[EXTRACTED TEXT]

BAYCORP HOLDINGS, LTD.
NOTES TO CONSOLIDATED FINANCIAL STATEMENTS
DECEMBER 31, 2004

1. SUMMARY OF OPERATIONS, SIGNIFICANT TRANSACTIONS AND
ACCOUNTING POLICIES

A. THE COMPANY

BayCorp Holdings, Ltd. ("BayCorp" or the "Company") is an
unregulated holding company incorporated in Delaware in 1996. As
of December 31, 2004, BayCorp had five wholly owned subsidiaries
including Great Bay Power Marketing, Inc., Great Bay Hydro
Corporation, Nacogdoches Power, LLC, Nacogdoches Gas, LLC, and
BayCorp Ventures, LLC. BayCorp also held a majority interest in
HoustonStreet Exchange, Inc. as of December 31, 2004.

Until January 1, 2003, BayCorp had two principal operating
subsidiaries that generated and traded wholesale electricity,
Great Bay Power Corporation ("Great Bay") and Little Bay Power
Corporation ("Little Bay"). Their principal asset was a combined
15% joint ownership interest in the Seabrook Nuclear Power
Project in Seabrook, New Hampshire (the "Seabrook Project" or
"Seabrook") until November 1, 2002, when BayCorp sold Great Bay's
and Little Bay's interest in Seabrook. That ownership interest
entitled Great Bay and Little Bay to approximately 174 megawatts
("MWs") of the Seabrook Project's power output. In December
2002, BayCorp dissolved Great Bay and Little Bay.

In October 2002, BayCorp formed two subsidiaries, Great Bay
Power Marketing, Inc. ("Great Bay Power Marketing") and BayCorp
Ventures, LLC. ("BayCorp Ventures"). Great Bay Power Marketing,
incorporated in Maine as a wholly owned subsidiary, was created
to hold the purchased power agreement that Great Bay had with
Unitil Power Corporation ("Unitil") and to arrange for the power
supply to satisfy the agreement. See "Note 4. Purchased Power
Agreements." Effective January 1, 2003, Great Bay Power
Marketing assumed the Unitil contract and holds the letter of
credit established to secure Great Bay Power Marketing's
obligations under the Unitil contract. BayCorp formed BayCorp
Ventures, a Delaware limited liability company and a wholly owned
subsidiary, to serve as a vehicle through which the Company can
make investments following the Seabrook sale and the expiration
of the Company's tender offer that took place in 2003.

In September 2003, BayCorp formed Great Bay Hydro Corporation
("Great Bay Hydro"), a New Hampshire corporation, as a wholly
owned subsidiary. Great Bay Hydro entered into a purchase and
sale agreement, dated as of October 30, 2003, with Citizens
Communications Company ("Citizens") to acquire the generating
facilities in Vermont owned by the Vermont Electric Division of
Citizens. Great Bay Hydro completed the acquisition and assumed
operating responsibility of the generating facilities on April 1,
2004. The generating facilities include an operating
hydroelectric facility of approximately 4 megawatts located in
Newport, Vermont, diesel engine generators totaling approximately
7 megawatts located in Newport, Vermont and non-operating
hydroelectric facilities in Troy and West Charleston, Vermont.

[DATA UNDER STUDY]
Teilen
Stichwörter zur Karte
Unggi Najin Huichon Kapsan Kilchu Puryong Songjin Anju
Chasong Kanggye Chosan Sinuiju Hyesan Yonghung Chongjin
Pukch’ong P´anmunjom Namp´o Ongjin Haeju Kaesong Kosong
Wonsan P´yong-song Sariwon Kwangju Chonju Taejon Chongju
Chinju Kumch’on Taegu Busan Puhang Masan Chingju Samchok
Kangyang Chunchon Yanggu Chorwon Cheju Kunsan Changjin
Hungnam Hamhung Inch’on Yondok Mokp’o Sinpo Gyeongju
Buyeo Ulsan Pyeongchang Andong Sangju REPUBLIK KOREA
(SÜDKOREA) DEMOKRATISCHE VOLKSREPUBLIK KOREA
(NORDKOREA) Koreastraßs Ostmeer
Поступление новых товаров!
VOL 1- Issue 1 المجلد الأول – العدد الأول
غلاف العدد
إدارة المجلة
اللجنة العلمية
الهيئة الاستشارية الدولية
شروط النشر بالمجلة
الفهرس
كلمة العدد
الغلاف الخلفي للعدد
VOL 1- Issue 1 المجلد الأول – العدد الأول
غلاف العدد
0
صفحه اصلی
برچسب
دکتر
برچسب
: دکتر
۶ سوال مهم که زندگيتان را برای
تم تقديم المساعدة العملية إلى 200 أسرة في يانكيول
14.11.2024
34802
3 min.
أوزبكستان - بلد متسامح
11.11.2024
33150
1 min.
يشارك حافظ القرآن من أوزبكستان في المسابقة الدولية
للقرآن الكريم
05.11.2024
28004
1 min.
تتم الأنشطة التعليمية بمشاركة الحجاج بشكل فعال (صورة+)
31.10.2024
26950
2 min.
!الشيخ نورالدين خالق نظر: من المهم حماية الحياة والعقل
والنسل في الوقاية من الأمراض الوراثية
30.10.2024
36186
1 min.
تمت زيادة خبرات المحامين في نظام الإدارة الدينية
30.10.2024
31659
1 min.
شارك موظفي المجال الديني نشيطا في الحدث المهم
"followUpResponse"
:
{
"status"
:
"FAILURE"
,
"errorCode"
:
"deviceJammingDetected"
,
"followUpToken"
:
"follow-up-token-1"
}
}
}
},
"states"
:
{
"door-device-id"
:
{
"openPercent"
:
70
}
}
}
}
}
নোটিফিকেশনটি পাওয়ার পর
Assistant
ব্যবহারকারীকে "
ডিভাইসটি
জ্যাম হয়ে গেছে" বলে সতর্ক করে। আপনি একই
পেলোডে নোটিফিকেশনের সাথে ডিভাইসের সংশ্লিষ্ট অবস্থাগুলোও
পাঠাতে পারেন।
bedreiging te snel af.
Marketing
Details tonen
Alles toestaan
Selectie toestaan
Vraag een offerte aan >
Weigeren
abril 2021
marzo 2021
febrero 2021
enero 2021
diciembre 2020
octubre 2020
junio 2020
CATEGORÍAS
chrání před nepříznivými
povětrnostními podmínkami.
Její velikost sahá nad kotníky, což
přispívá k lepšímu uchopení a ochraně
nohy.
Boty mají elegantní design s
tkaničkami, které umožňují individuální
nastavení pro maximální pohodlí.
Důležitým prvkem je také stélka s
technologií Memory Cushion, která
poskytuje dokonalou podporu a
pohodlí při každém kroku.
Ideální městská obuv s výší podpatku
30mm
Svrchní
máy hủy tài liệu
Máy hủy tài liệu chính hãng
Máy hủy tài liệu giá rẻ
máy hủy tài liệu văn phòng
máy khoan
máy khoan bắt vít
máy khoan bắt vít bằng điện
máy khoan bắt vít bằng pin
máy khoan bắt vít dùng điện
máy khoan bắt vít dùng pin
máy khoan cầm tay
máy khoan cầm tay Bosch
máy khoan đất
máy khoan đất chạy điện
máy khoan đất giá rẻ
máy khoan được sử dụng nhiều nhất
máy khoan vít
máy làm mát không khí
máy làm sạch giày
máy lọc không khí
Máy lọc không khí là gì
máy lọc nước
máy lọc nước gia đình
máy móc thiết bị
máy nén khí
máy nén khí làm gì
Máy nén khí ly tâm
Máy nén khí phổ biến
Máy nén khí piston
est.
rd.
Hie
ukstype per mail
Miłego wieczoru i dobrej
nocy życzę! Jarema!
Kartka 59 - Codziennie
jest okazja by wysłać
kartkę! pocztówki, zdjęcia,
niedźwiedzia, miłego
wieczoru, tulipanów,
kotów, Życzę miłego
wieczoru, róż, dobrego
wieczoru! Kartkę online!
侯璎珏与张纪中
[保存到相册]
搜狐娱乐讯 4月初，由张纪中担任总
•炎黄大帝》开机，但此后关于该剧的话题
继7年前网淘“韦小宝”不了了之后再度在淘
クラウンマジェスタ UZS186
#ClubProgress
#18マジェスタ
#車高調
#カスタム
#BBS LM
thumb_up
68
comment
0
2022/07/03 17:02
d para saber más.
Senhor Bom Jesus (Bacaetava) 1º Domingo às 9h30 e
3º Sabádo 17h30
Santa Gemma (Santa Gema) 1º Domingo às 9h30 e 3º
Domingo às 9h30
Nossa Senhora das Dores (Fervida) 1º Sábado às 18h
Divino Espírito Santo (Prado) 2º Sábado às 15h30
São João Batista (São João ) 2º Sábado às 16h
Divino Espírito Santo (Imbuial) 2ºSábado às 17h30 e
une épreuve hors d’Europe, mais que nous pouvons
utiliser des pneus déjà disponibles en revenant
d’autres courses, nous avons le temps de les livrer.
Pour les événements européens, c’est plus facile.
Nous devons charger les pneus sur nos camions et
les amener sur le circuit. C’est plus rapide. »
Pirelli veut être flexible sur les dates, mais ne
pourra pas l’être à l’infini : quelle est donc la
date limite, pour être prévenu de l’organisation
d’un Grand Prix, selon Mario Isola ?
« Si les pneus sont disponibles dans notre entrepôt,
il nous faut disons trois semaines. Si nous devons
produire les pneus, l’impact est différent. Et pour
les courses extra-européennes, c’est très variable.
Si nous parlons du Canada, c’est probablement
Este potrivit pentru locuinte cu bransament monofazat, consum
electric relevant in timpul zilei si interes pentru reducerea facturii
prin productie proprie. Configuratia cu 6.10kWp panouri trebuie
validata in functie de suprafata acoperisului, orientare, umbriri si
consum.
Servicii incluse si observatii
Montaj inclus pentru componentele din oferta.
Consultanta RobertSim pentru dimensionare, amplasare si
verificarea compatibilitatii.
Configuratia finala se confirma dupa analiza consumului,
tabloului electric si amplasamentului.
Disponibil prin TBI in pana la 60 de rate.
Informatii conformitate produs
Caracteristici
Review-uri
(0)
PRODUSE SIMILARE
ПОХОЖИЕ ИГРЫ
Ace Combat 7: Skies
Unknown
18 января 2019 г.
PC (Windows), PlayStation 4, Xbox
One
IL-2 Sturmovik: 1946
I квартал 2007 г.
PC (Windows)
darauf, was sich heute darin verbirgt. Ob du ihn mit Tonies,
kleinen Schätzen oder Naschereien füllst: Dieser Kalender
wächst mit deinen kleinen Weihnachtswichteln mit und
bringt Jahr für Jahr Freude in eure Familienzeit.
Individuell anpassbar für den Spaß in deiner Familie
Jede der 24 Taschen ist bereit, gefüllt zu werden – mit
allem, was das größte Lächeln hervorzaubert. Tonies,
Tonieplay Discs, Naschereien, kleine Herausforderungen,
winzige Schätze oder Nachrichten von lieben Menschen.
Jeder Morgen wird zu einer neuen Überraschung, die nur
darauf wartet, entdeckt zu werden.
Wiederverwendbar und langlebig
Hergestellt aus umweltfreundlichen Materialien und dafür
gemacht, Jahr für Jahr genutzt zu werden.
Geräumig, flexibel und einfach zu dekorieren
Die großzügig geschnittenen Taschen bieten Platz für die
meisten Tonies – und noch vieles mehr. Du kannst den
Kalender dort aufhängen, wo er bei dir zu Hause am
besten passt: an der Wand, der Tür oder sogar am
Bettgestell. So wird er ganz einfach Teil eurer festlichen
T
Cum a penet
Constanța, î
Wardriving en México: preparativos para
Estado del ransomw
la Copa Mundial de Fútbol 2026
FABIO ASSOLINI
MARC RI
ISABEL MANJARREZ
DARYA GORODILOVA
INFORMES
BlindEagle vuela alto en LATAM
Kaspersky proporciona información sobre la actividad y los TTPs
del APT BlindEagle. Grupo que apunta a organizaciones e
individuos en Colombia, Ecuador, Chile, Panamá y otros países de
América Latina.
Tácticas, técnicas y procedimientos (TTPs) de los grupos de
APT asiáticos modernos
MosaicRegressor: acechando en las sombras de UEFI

[COMPLETE THE FOLLOWING]
[1] According to the BayCorp financial notes, why was Great Bay Power Marketing created? Answer in one to three sentences.
[2] Copy the records word for word, beginning at their first line and stopping after the line that contains "Wonsan P´yong-song Sariwon".
The records bear no relation to the BayCorp financial notes.

[ANSWERS GIVEN]
[1] Great Bay Power Marketing was created to hold the purchased power agreement that Great Bay had with Unitil Power Corporation. It was also meant to arrange for the power supply needed to satisfy that agreement.

[2]
Teilen
Stichwörter zur Karte
Unggi Najin Huichon Kapsan Kilchu Puryong Songjin Anju
Chasong Kanggye Chosan Sinuiju Hyesan Yonghung Chongjin
Pukch’ong P´anmunjom Namp´o Ongjin Haeju Kaesong Kosong
Wonsan P´yong-song Sariwon Kwangju Chonju Taejon Chongju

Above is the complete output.